Economy February 17, 2026

Markets Tick Higher as AI Worries and Iran Talks Shape Trading Mood

Tech rebound and transport gains offset caution around AI spending and rate-cut bets

By Marcus Reed
Markets Tick Higher as AI Worries and Iran Talks Shape Trading Mood

U.S. equity benchmarks finished the session marginally higher after a day of choppy trading as investors balanced concerns about corporate spending on artificial intelligence and its economic implications with encouraging signs from Iran on nuclear negotiations with the United States. Technology names recovered from early losses while transports benefited from select airline and cruise operators.

Key Points

  • U.S. stock indexes finished nearly flat as investors balanced AI spending concerns against positive signals from Iran-US nuclear talks - sectors impacted included technology and transports.
  • Tech names and chip stocks reversed earlier declines, indicating dip-buying interest; Apple and Broadcom were notable contributors to the tech rebound.
  • Currency and commodity moves reflected geopolitical sentiment: the dollar strengthened, the euro logged a sixth straight session of losses, and crude and gold fell as supply and safe-haven concerns eased.

Wall Street closed with only slight gains after a volatile trading day as market participants weighed divergent forces. Concerns about the scale and economic effects of corporate investment in artificial intelligence sat alongside reports of positive movement in nuclear discussions between Iran and the United States, producing a cautious tone that left major indexes largely unchanged by the final bell.

Early weakness in technology names gave way to buying pressure as the session progressed. Chip and broader tech shares, which had dipped earlier in the day, staged reversals that helped stabilize the market. Investors appeared to use the pullback in technology as a buying opportunity rather than an occasion to rotate away from the sector.
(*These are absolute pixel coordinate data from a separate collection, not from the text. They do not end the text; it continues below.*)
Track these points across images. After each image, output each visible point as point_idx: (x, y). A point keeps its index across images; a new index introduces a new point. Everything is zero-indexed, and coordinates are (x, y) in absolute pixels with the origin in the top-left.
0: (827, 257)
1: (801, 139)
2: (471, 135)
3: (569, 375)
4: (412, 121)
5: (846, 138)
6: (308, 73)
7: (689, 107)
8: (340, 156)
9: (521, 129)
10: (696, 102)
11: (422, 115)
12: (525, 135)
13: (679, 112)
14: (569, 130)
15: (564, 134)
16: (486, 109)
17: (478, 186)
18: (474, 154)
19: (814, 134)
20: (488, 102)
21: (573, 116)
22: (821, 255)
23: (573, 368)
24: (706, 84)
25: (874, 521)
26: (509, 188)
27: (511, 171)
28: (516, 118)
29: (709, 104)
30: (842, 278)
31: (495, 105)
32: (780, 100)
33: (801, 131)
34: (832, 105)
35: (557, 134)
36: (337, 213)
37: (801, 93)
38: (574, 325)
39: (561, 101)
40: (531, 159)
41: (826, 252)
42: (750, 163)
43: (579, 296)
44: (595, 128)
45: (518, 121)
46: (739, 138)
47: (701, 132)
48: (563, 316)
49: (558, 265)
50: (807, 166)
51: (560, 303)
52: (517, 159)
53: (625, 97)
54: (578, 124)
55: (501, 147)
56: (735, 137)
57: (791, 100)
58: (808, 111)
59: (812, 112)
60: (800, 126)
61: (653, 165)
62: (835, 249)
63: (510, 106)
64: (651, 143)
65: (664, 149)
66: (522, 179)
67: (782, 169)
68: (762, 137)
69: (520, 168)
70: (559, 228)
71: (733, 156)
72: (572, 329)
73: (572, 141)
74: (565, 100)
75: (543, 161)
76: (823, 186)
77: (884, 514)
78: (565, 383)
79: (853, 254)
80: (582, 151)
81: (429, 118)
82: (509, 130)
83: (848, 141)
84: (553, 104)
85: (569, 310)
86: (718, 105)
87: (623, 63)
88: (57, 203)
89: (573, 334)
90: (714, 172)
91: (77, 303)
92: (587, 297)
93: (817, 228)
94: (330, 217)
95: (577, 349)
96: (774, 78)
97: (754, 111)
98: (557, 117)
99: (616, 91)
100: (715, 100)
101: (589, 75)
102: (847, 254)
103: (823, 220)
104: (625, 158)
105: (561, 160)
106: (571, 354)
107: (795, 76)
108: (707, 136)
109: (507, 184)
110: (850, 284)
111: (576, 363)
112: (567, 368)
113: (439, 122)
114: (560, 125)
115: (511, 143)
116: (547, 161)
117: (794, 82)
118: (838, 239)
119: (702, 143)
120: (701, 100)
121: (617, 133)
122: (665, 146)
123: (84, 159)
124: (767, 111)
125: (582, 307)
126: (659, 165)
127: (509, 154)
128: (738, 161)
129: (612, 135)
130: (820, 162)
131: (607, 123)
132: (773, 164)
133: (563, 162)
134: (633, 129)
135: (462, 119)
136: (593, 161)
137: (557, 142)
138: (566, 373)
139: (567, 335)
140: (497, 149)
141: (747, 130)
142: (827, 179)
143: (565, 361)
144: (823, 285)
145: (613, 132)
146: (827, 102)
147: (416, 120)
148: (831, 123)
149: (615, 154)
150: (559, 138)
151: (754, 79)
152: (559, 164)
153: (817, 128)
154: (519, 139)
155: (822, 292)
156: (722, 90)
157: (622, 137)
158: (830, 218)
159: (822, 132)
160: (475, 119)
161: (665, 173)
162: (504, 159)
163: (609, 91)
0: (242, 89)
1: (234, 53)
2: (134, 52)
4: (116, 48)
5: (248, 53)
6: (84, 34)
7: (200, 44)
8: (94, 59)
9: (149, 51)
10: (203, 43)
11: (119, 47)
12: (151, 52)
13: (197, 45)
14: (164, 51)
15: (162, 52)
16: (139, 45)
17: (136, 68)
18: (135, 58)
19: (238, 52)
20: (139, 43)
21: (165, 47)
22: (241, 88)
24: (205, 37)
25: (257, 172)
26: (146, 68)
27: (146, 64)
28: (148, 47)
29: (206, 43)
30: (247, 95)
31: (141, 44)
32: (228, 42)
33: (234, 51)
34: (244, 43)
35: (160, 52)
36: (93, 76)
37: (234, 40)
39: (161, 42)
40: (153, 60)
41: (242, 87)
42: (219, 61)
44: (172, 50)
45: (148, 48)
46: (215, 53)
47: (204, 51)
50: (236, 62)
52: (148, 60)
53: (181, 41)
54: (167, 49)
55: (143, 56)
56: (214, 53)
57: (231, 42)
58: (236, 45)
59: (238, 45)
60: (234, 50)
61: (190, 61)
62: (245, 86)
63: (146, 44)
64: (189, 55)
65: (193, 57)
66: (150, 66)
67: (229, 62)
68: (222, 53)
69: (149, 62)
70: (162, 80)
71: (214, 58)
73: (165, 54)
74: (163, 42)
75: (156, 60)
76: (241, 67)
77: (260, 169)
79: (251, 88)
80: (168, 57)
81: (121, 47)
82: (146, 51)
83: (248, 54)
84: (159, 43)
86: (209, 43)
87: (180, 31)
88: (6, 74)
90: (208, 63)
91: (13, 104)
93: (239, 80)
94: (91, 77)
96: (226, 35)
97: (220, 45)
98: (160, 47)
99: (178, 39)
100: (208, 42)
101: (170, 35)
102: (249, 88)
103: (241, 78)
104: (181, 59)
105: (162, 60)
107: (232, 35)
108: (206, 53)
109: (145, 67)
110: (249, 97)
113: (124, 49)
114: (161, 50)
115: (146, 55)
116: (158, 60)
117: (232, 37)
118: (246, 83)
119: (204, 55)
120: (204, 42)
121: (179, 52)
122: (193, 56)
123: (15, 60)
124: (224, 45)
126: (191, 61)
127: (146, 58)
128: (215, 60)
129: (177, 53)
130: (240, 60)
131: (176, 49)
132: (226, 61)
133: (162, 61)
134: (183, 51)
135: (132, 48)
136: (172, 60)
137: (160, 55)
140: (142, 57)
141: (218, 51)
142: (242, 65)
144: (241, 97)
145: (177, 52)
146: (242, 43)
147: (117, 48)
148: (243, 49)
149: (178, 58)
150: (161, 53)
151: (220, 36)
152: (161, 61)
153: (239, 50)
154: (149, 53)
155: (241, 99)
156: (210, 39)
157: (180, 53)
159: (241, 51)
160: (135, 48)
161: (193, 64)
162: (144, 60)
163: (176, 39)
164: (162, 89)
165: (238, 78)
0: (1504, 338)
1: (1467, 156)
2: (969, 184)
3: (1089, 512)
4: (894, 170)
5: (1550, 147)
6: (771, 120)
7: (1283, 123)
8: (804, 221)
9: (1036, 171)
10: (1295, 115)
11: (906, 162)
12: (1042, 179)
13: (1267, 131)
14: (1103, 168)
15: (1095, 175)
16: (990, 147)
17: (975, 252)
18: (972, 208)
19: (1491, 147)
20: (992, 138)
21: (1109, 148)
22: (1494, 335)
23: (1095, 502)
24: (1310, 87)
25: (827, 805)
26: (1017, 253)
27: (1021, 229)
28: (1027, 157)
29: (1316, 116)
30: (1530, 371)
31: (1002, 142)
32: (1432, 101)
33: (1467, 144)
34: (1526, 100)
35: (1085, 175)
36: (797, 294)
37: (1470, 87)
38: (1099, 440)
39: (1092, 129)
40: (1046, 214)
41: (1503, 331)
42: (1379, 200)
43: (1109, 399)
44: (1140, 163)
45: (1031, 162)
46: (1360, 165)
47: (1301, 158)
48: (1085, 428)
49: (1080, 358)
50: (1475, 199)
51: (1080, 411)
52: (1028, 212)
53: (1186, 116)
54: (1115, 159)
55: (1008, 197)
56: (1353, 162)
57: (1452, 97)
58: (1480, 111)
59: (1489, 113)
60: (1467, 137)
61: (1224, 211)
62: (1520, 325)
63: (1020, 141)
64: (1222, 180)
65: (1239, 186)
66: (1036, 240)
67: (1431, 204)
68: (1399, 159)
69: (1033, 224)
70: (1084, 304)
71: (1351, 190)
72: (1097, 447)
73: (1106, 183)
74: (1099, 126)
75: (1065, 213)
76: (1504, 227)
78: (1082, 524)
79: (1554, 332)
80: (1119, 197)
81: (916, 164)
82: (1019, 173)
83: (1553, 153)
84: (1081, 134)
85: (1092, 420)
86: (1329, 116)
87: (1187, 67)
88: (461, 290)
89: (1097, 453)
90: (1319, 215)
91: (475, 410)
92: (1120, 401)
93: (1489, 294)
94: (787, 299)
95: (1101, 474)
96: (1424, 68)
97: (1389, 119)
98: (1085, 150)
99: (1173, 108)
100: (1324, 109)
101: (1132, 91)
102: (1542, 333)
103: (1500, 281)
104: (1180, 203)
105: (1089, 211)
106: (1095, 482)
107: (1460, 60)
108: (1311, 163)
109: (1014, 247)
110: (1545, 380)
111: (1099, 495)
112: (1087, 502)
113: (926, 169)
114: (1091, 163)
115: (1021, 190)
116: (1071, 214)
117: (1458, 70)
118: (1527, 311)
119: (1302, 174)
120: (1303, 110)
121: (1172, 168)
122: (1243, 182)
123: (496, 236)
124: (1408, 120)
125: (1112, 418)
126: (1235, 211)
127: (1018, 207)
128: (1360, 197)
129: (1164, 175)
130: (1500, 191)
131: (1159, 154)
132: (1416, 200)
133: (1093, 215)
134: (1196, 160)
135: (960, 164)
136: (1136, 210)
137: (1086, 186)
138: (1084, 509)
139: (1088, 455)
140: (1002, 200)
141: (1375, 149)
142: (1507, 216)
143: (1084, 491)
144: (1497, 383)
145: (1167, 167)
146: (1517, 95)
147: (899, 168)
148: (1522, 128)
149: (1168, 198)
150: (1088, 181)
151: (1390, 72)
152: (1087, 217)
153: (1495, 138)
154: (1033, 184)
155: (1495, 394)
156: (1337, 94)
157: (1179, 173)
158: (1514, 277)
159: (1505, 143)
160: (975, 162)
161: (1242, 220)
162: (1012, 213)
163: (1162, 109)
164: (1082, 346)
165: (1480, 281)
Transport stocks moved higher, supported in part by advances in specific names such as Norwegian Cruise Line and Southwest Airlines. In the technology sector, Apple and Broadcom were among the contributors to gains by tech-heavy indexes.


Market breadth and sector performance

Performance across sectors was mixed. Real estate and financials outperformed, as did the Dow transports and airline shares. Conversely, energy, consumer staples and housing-related stocks lagged the broader market.

In currency markets, the U.S. dollar strengthened amid geopolitical developments, while the euro extended a run of losses for a sixth consecutive session versus the dollar. The Japanese yen eased for a second straight session after breaking a five-day winning streak.

Bond markets showed a mixed picture: U.S. Treasury yields moved in different directions across the curve as speculation about the timing and scale of Federal Reserve rate cuts continued to influence demand for government paper.

Commodity prices also reacted to a subtle shift in geopolitical tensions. A perceived easing of supply concerns and a reduced need for safe-haven assets contributed to declines in both crude oil and gold.


Notable talking points from the day

  • Artificial intelligence and employment - Federal Reserve Governor Michael Barr and San Francisco Fed President Mary Daly each addressed the issue of AI, focusing on its potential consequences for the labor market and wider economic activity.
  • Corporate activity - Warner Bros Discovery declined Paramount Skydance's revised bid of $30 per share. The target company, however, left room for a final bid by giving Paramount Skydance seven days to submit a "best and final" offer.

Key reads highlighted for further context

  1. Fed's Goolsbee: Several rate cuts possible this year if inflation gets back to 2%
  2. Dollar might be ready for a reprieve after a four-month decline
  3. Suffocating U.S. pressure could force Russian oil output cuts
  4. Canada's annual inflation cools in January on falling gasoline prices
  5. Quiet markets, loud diplomacy: All eyes on Iran

Events that could influence trading next

  • United Kingdom CPI (January)
  • United Kingdom PPI (January)
  • France CPI (January)
  • U.S. New Orders for Durable Goods (December)
  • U.S. Housing Starts/Building Permits (December)
  • U.S. Industrial Production/Capacity Utilization (January)
  • Japan Machinery Orders (December)
  • South Korea Trade Balance (January)
  • Australia Employment Report (January)
  • U.S. Federal Reserve Vice Chair Michelle Bowman participating in a discussion on "supervision and regulation"

This session’s action reflected a market balancing act: investors absorbed fresh commentary on the economic implications of AI while also digesting diplomatic signals that could alter geopolitical risk assessments. With several economic releases and central bank-related appearances scheduled, traders will have further data points to parse in the coming days.

Risks

  • Uncertainty over corporate spending on artificial intelligence could disrupt labor markets and broader economic outcomes, affecting technology, labor-intensive sectors, and financial markets.
  • Geopolitical developments related to Iran and other areas could swing investor appetite for risk, influencing energy markets, safe-haven assets, and currency valuations.
  • Federal Reserve rate-cut expectations remain a key source of volatility for U.S. Treasury yields and equity valuations if incoming data or Fed commentary shifts the outlook.